Now I know you can boot holding down Command-R and go into recovery mode (boot to that awesome, hidden restore partition). And I know that you’re basically running a bless command on Apple’s cloud instance of a NetInstall instance. And I do think that should likely be the first step for most users when they need to reinstall their operating system. But picture your firewall when you go to reinstall 30 machines that way. I’m guessing you don’t like the smell of burnt plastic any more than I do. So let’s look at creating an installer DVD.
When you download Lion, it makes a bundle in /Applications called Install Mac OS X Lion. There’s a cute progress bar as that folder gets populated and when it’s done, you can double-click on it to start your Lion install. Or, you can control-click on it, compress it and then let it install. Control-click (or right-click) on it and choose Show Package Contents to see Contents. Go to SharedSupport and you’ll see InstallESD.dmg.
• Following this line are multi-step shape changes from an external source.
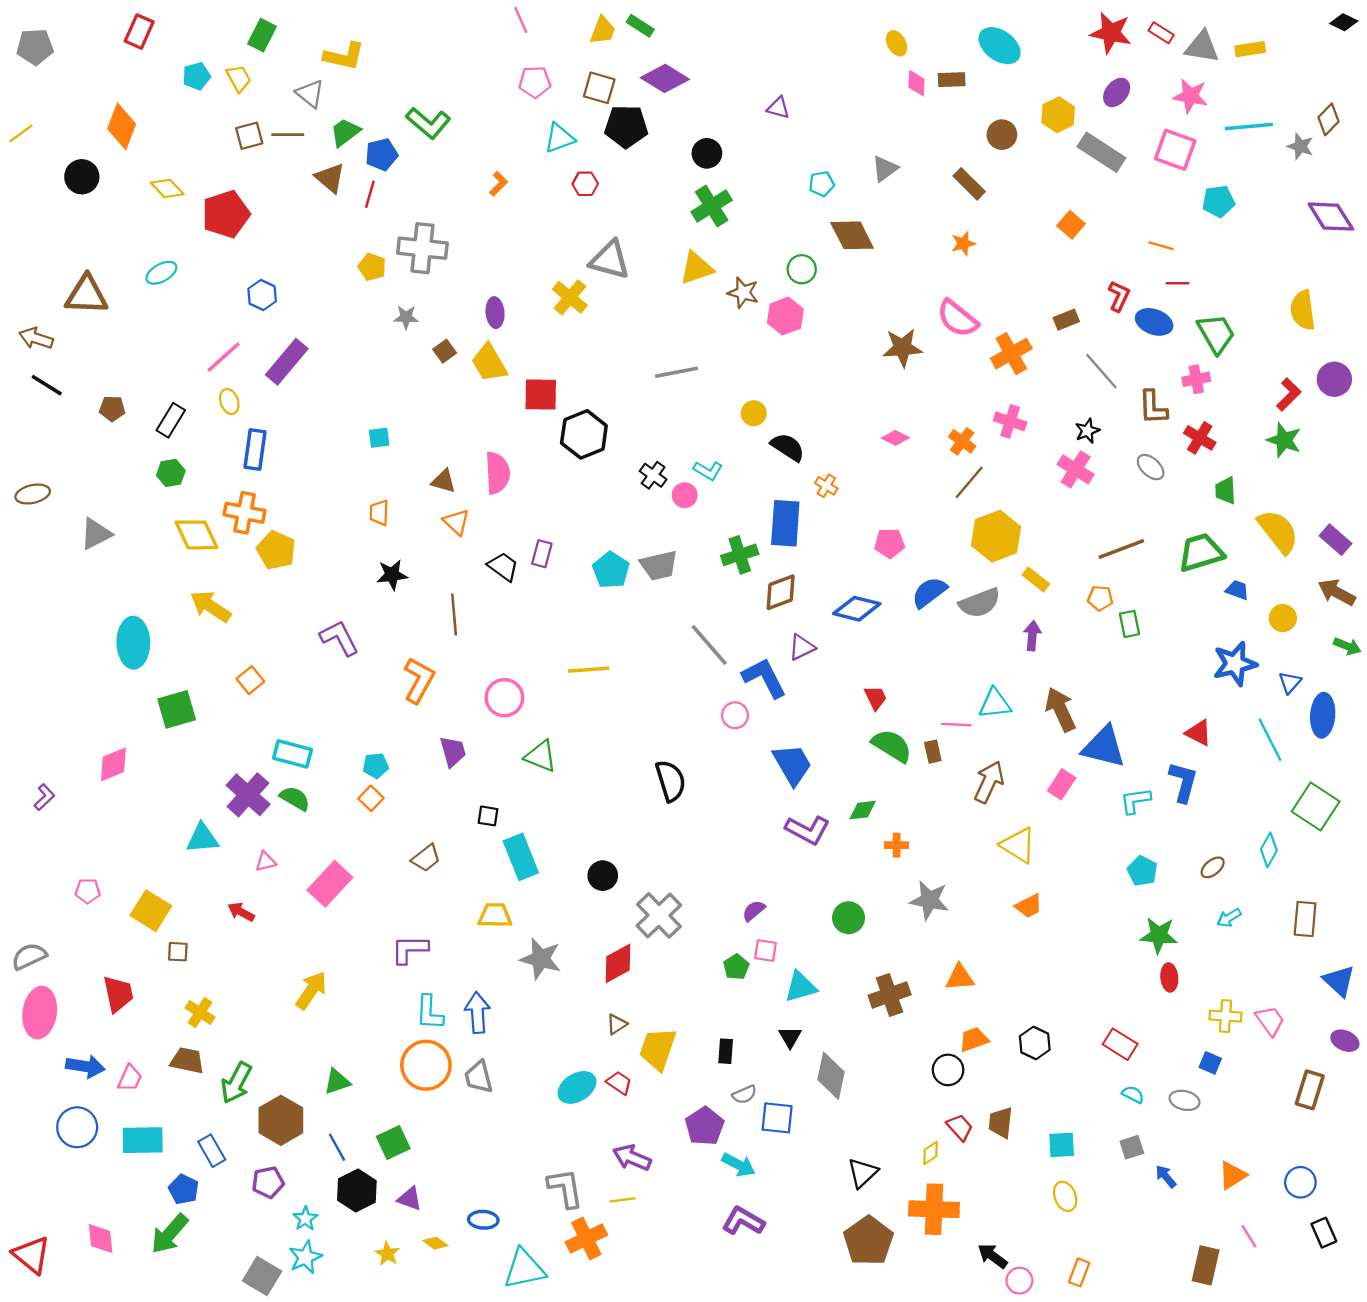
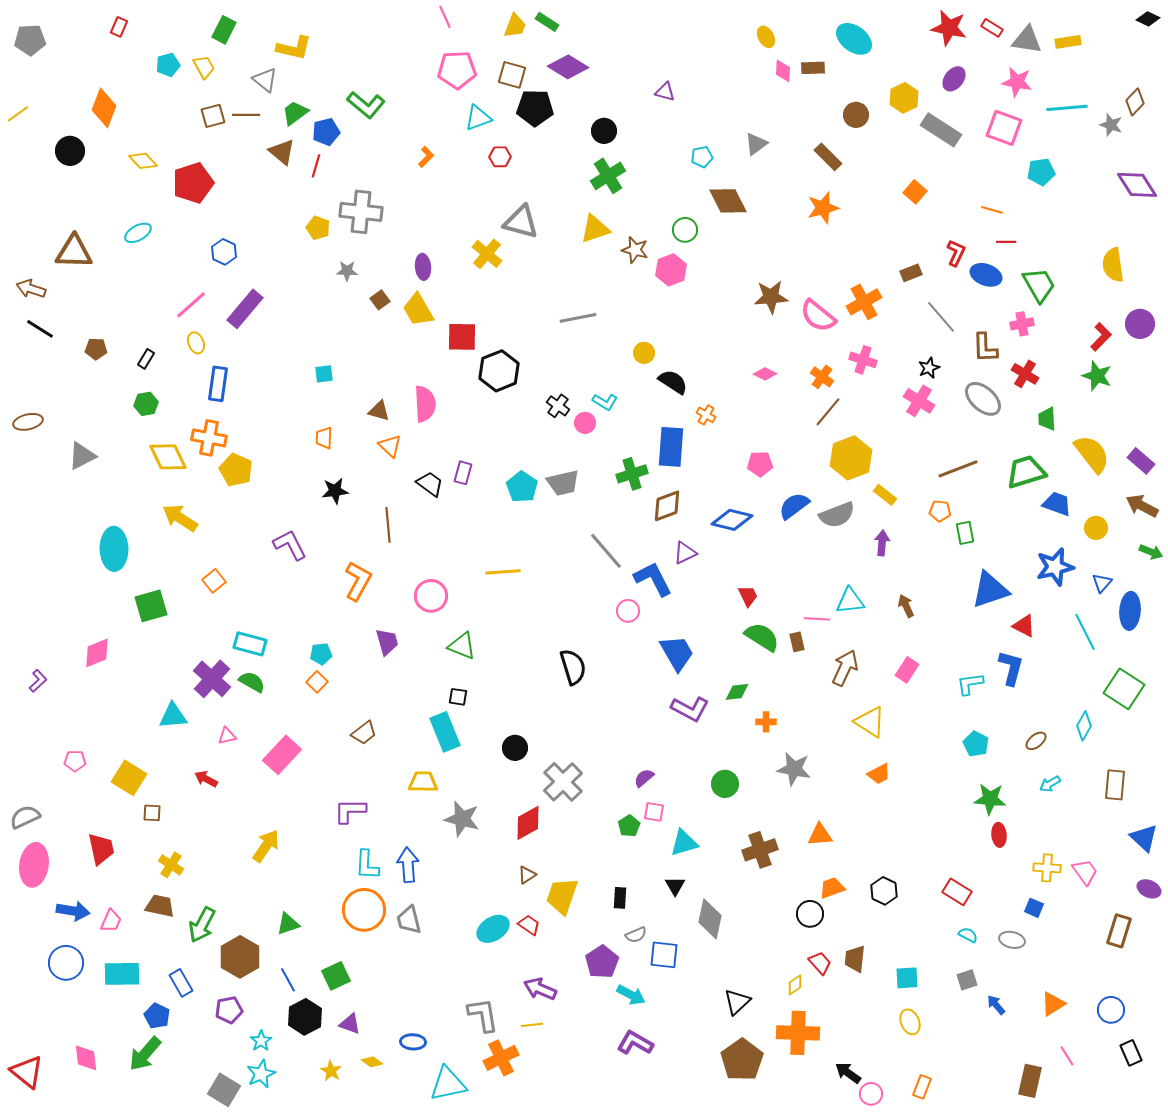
red rectangle: (139, 32) -> (119, 27), size x0.7
pink pentagon: (535, 82) -> (457, 70), size x1.4
orange star: (963, 243) -> (823, 208), size x1.5
pink semicircle: (957, 318) -> (818, 316), moved
black rectangle: (171, 420) -> (146, 359), size x0.7
gray ellipse: (1151, 467) -> (983, 399), size x1.5
blue trapezoid: (1237, 590) -> (1057, 504), size x1.4
brown arrow: (1060, 709) -> (906, 606), size x0.6
blue triangle: (1104, 747) -> (990, 590), moved, turned -33
black square: (488, 816) -> (458, 697), moved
Extract InstallESD.dmg and you will see the contents of a traditional OS X Installation disk. On a MacBook Air you can make a NetInstaller of that wicked fast… Or on any old computer, open Disk Utility.
To burn the disk image, click on InstallESD.dmg in the Disk Utility sidebar and then click on the Burn icon. The contents will then burn to the DVD.
Then try and boot to the DVD. Provided you boot, you have now created a bootable installer for Lion. The boot process I think is slower than in previous OS releases (especially compared to Recovery Mode). When the boot process completes, you’ll be greeted with 4 options: Restore from Time Machine Backup, Reinstall Mac OS X (which I’m guessing will eventually say Reinstall OS X), Get Help Online (which you need functional DNS to use) and Disk Utility (to create those RAIDs, repair disks and perform other tasks we all love so much). The Utilities menu has the other options we often need, including Firmware Password Utility, Network Utility and Terminal. If you’re using Encrypted Time Machine volumes, you’ll need a password to restore. If you’re using FileVault 2 (Full Disk Encryption), you’ll need to use the Unlock button in Disk Utility and then be prompted for a password for the volume. You’ll then be able to manage the disk as you otherwise would. This should answer the question a few people have asked about how to repair permissions and disks if you use FileVault in Lion.